Why Is It Called a Hamburger If There’s No Ham?
There’s no clear reason as to why a hamburger is called a hamburger, but our best guess is right in the name: The origins can be traced back to Hamburg, Germany. As Europeans began to immigrate to the United States en masse in the 18th and 19th centuries, they brought with them their favorite foods, including Hamburg steaks, or fried patties of minced beef and chopped onions that were bound together with eggs, bread crumbs, and mild spices.
The burger as we know it today evolved from Hamburg steaks. The name of the German dish was shortened to “Hamburgs” and then, when the beef was eventually sandwiched between two slices of bread, to “hamburgers.” Some sources claim the word “hamburger” first appeared on a menu in 1873, when Delmonico’s restaurant in New York City advertised a hamburger steak. Americans later abbreviated it to “burgers.”
But is this really why a hamburger is called a hamburger? As with other popular foods, there are many people who take credit for not only the word but also the idea.
Were the inventors actually brothers Frank and Charles Menches, who placed a beef patty between two slices of bread at a county fair in Hamburg, New York, in 1885? Was it teenager Charlie Nagreen, who placed meatballs between slices of bread and sold them as hamburgers at the Outagamie County Fair in Seymour, Wisconsin, that same year? Or was it Oscar Weber Bilby, who first sandwiched a patty in a bun in 1891 in Tulsa, Oklahoma? Maybe, as locals will tell you, the first hamburgers were served at Louis’ Lunch sandwich shop in New Haven, Connecticut, in 1900.
They actually get their name from Hamburg, Germany, home of a cut of beef called the Hamburg steak that eventually evolved into what we now consider hamburgers.
In 1802, the Oxford English Dictionary defined Hamburg steak as salt beef. It had little resemblance to the hamburger we know today. It was a hard slab of salted minced beef, often slightly smoked, mixed with onions and breadcrumbs.

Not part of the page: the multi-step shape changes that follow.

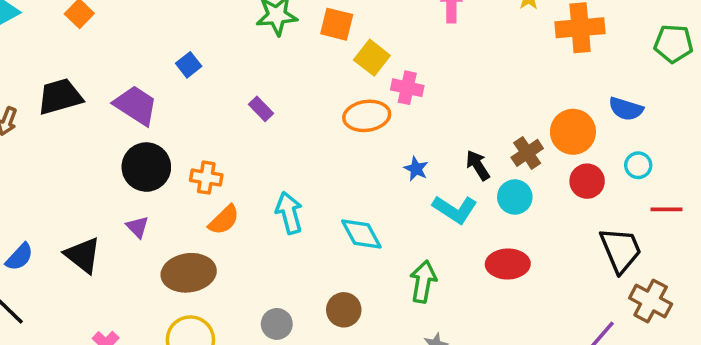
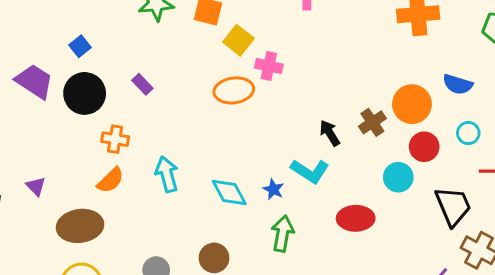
black circle: (146, 167) -> (85, 93), moved
blue star: (416, 169) -> (273, 189), moved
orange cross: (206, 178) -> (115, 139), moved
cyan circle: (515, 197) -> (398, 177), moved

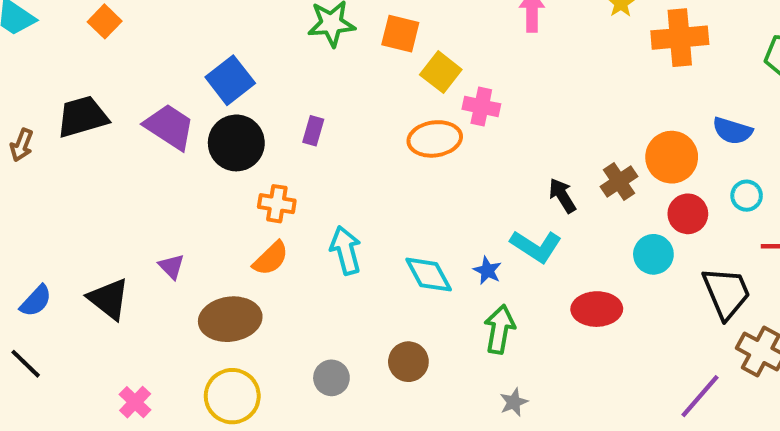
blue square: (80, 46) -> (230, 80), size x1.6
purple rectangle: (142, 84) -> (313, 131), turned 60

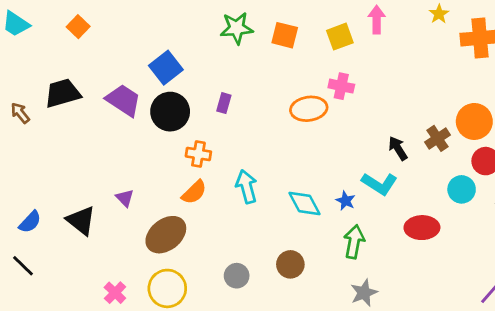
yellow square: (441, 72) -> (340, 37), moved, turned 32
brown arrow: (22, 145) -> (20, 113), turned 120
brown ellipse: (230, 319) -> (166, 235), turned -30
pink cross: (135, 402) -> (115, 293), moved
gray star: (514, 402) -> (364, 293), size x1.4

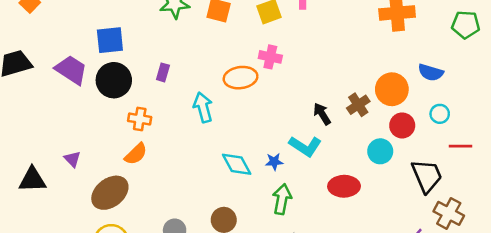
blue square: (166, 68) -> (110, 40), turned 32
cyan arrow: (247, 187) -> (203, 107), moved
blue star: (346, 201) -> (274, 162), turned -30
black triangle: (81, 221) -> (32, 180), turned -40

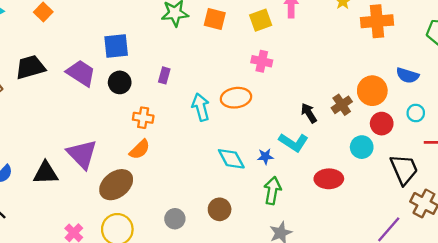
orange ellipse: (241, 78) -> (236, 98), moved
black circle: (114, 80) -> (120, 82), size x0.7
purple triangle: (72, 159) -> (82, 154), size x2.0

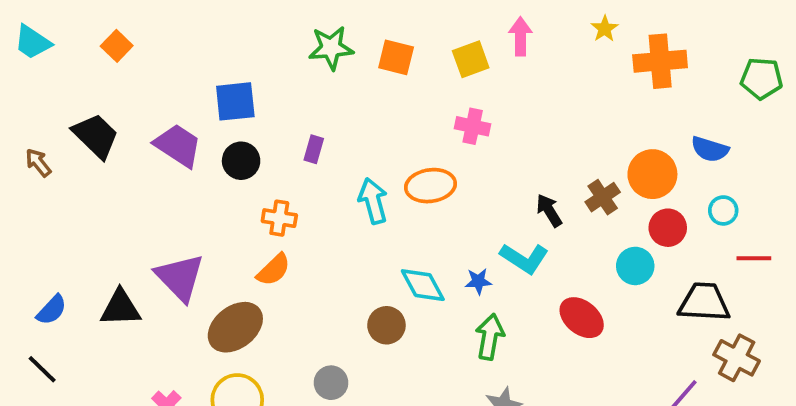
black trapezoid: (30, 67) -> (96, 136), turned 60
black trapezoid: (404, 169) -> (704, 302), turned -64
red ellipse: (329, 179) -> (582, 318), turned 40
brown circle: (220, 209) -> (386, 325), moved

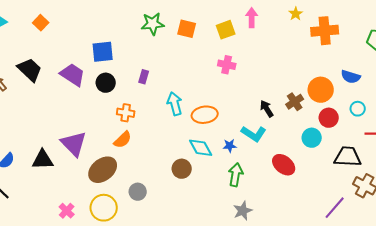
orange ellipse: (430, 186) -> (205, 115), moved
gray circle: (331, 383) -> (138, 192), moved

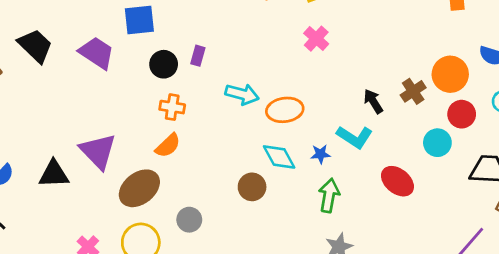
pink cross: (227, 65) -> (316, 39), turned 30
black circle: (106, 83) -> (164, 64), moved
cyan arrow: (175, 104) -> (242, 94), turned 120

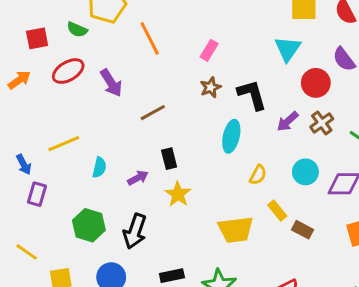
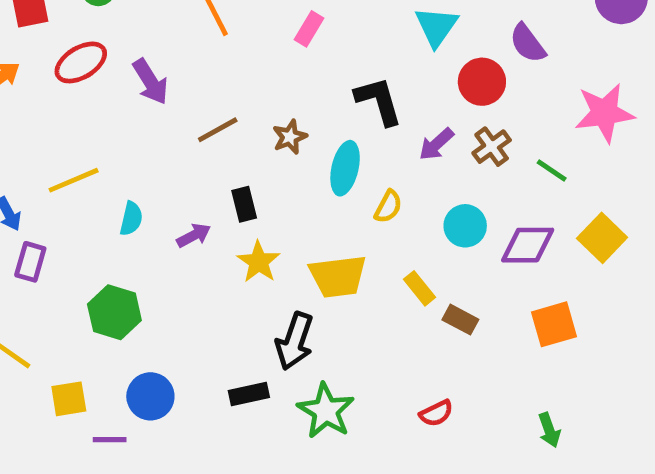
brown star: (211, 87) -> (290, 137), moved
yellow semicircle: (258, 175) -> (388, 207), moved
yellow trapezoid: (236, 230) -> (338, 276), moved
black arrow: (135, 231) -> (295, 341), moved

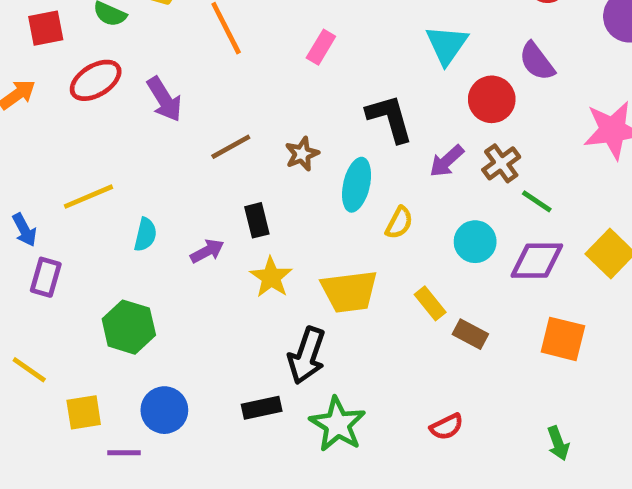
green line: (552, 171) -> (537, 201), moved
orange square: (554, 324) -> (563, 339), turned 30

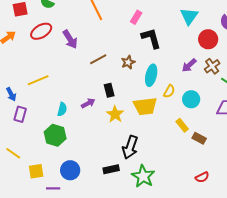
black L-shape: (390, 118) -> (151, 38), moved
cyan semicircle: (145, 235) -> (62, 109), moved
cyan circle: (475, 242) -> (191, 99), moved
yellow trapezoid: (349, 291) -> (145, 106), moved
red semicircle: (447, 427) -> (202, 177), moved

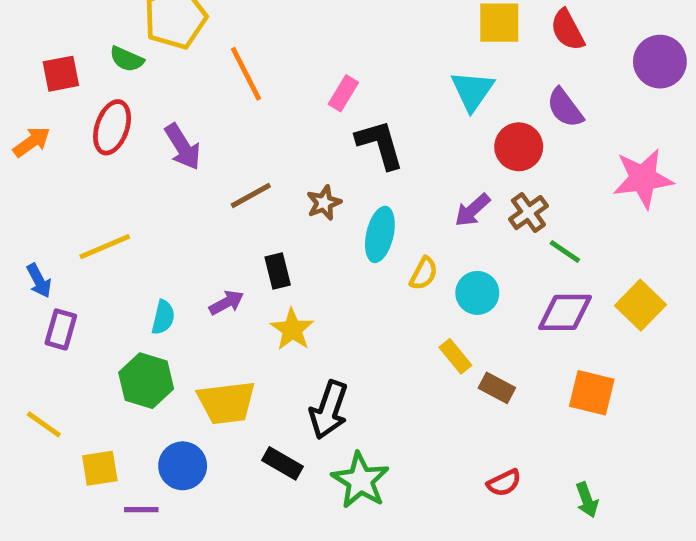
red ellipse: (41, 31) -> (112, 127), turned -40
yellow trapezoid: (145, 106) -> (226, 402), moved
black rectangle: (111, 169) -> (282, 463), turned 42

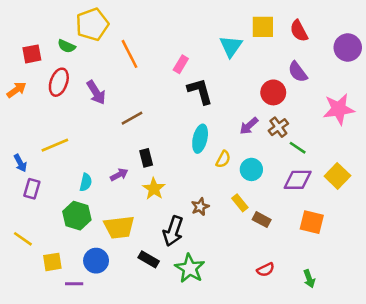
cyan triangle: (472, 91) -> (231, 46), moved
brown star: (324, 203) -> (200, 207), moved

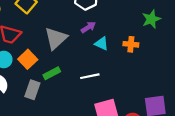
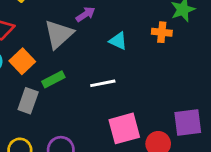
purple arrow: (88, 27) -> (85, 14), moved
orange cross: (131, 44) -> (162, 32), moved

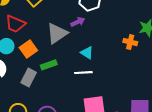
cyan triangle: (118, 41) -> (87, 53), moved

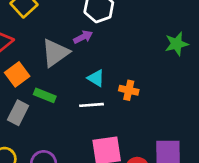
orange cross: (130, 42) -> (129, 90), moved
green rectangle: (49, 65) -> (45, 95), turned 42

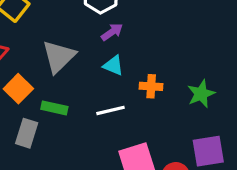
purple arrow: (83, 37) -> (112, 32), moved
green star: (177, 44) -> (201, 94), moved
cyan triangle: (96, 78) -> (113, 65), moved

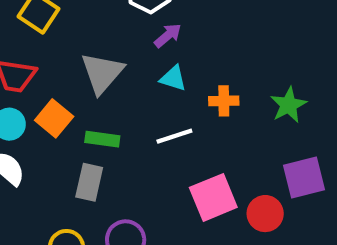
gray rectangle: (27, 133) -> (89, 182), moved

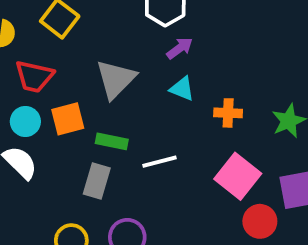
orange square: (54, 118) -> (68, 119), turned 32
white line: (174, 136) -> (159, 162), moved
pink square: (213, 197) -> (238, 176), moved, turned -33

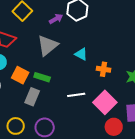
purple arrow: (180, 48) -> (56, 19), moved
orange square: (68, 119) -> (20, 75), moved, turned 36
white line: (159, 162) -> (76, 95), moved

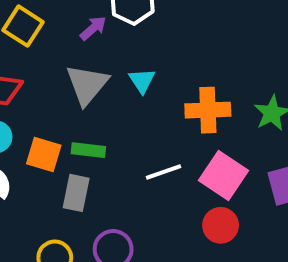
cyan triangle: (81, 54) -> (142, 81), moved, turned 40
orange cross: (104, 69) -> (208, 110), size x1.5
red circle: (114, 127) -> (221, 225), moved

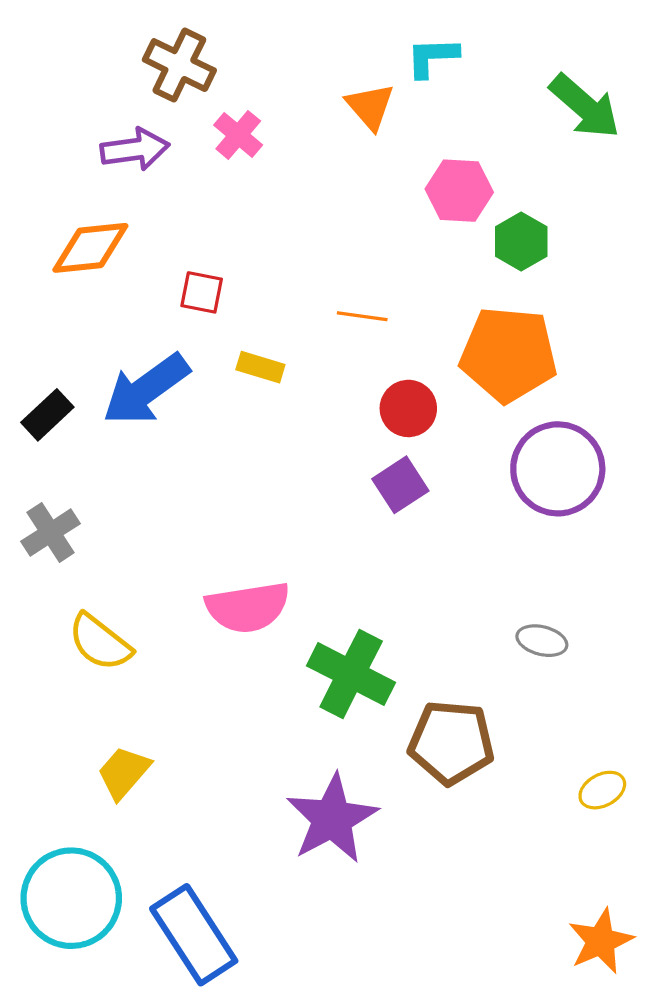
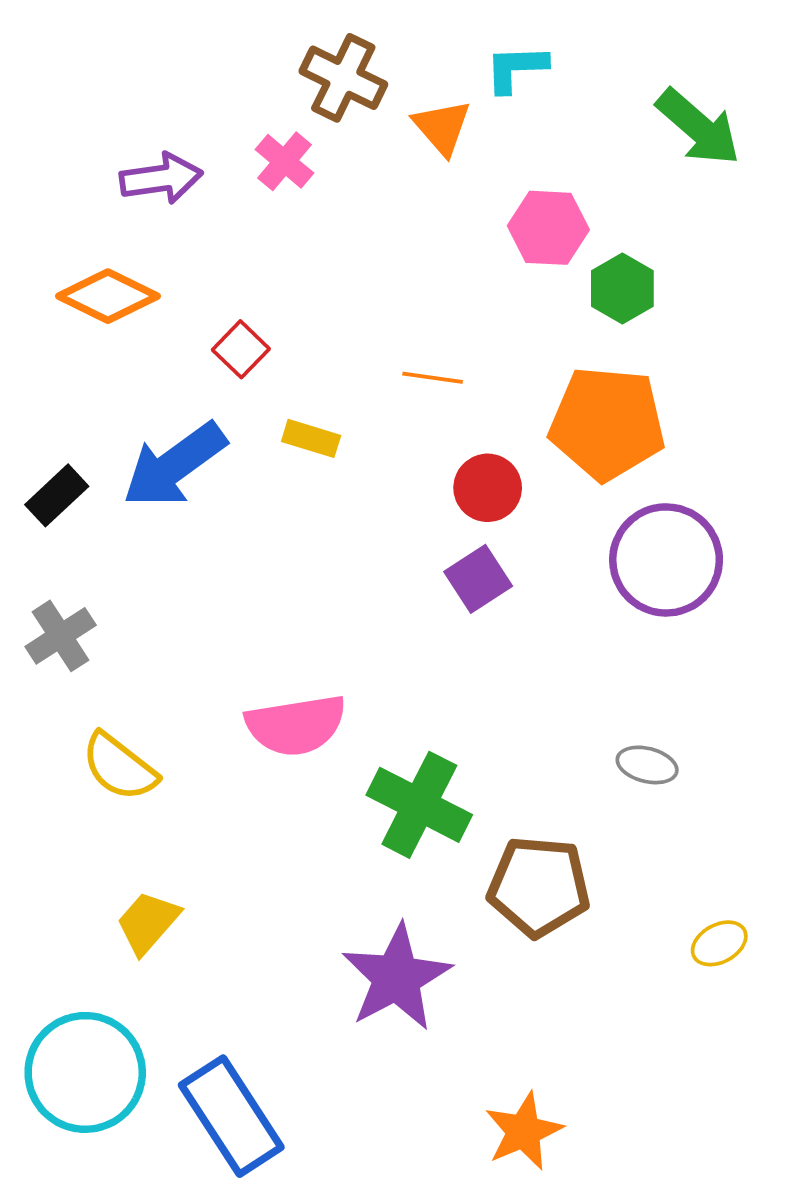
brown cross: (179, 65) -> (343, 78), moved
orange diamond: (90, 248) -> (108, 296), turned 32
red square: (202, 292) -> (241, 349), turned 33
orange star: (601, 941) -> (524, 1131), moved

The difference between a beef burger and a hamburger
There is no difference! While we can’t say for sure why a hamburger is called a hamburger, beef burgers are still called hamburgers, even though there’s no ham in them. The term “Hamburg” influenced the modern food’s name, perhaps because Hamburg steak so closely resembles the beef patty, so every burger is considered a hamburger, including those with meatless patties.